高原さんが、沖縄SVを設立したのは36歳の時です。静岡県三島に生まれて、小1からサッカーを始め、名門県立清水東高校を卒業して、ジュビロ磐田に入団します。ユース時代には、オリンピックにも出場し、南米やドイツのクラブチームに在籍していたこともあります。35歳まで、サッカー=人生だったわけです。36歳で、サッカーを核としたビジネスを展開すると云う人生を、新たに始めます。スポーツの場合、プロの第一線で活躍できるのは、ある一定の年齢までです。第一線を退いたあと、どういうキャリアを築き上げて行くのかと云った風なことを、高原さんのような先駆者がいれば、後進たちは間違いなく真剣に考えるようになります。
高原さんは、選手として現在も活動しています。前季までは、選手兼監督兼オーナーと、一人で三役をこなしていました。今季から、高校時代に一緒にプレーをした山本浩正さんを監督に招きました。勝つためには、やはりチーム強化に専念できる監督が必要です。沖縄SVのトレーニングは、相当ハードだそうです。基本、一年中、暑い土地柄です。気候の温暖なやや涼しい地域に較べると、トレーニングは、かなり辛い筈です。厳しいトレーニングを若手と同じようにこなせなくなったら、即座に引退して、経営に専念するそうです。
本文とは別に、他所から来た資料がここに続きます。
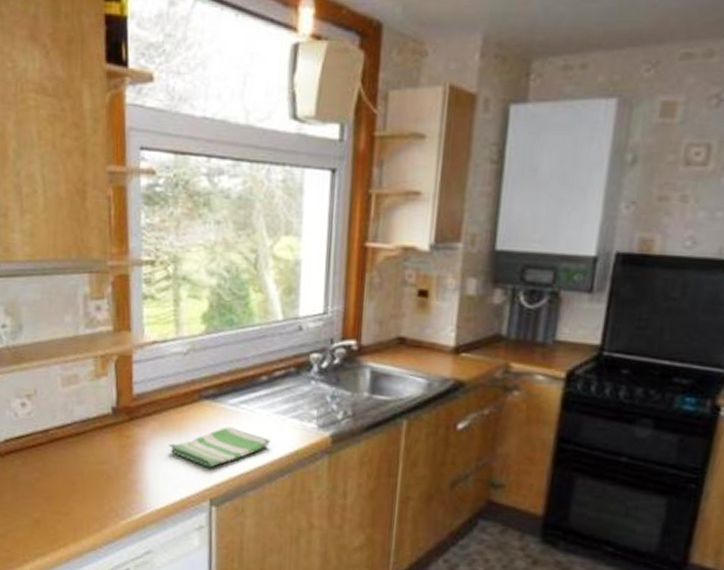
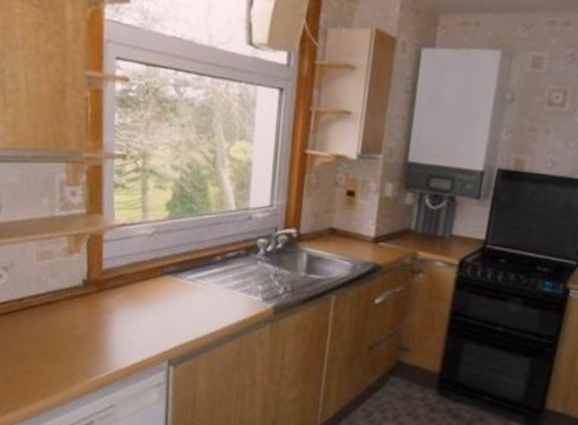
dish towel: present [169,427,270,468] -> none [133,298,222,333]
高原さんは、沖縄に来るまでは、フェラーリに乗って、悠々自適のサッカー選手ライフを満喫されていたわけですが、今は、国産の大型ワンボックス車にサッカー用具を積み込んで、練習場や試合会場に、チームの誰よりも早く到着し、準備をしているそうです。私も長い間、バンドの部活の顧問をしていました。つまり、生徒のお世話をする裏方です。お世話をする裏方は、仕える時間は、だいたいすべて、ケアする生徒や選手のために使っています。自分自身の時間などは、ほとんどありません。高原さんは、練習や試合が終わると、スーツに着替えて、スポンサーを得るために、営業回りをしています。つまり、滅私奉公です。が、滅私奉公が、自分のミッションだと信じられる人は、その世界で、やり切ればいいんです。やり切った充実感と云うものは、当然ありますし、後悔とかは、絶対にしません。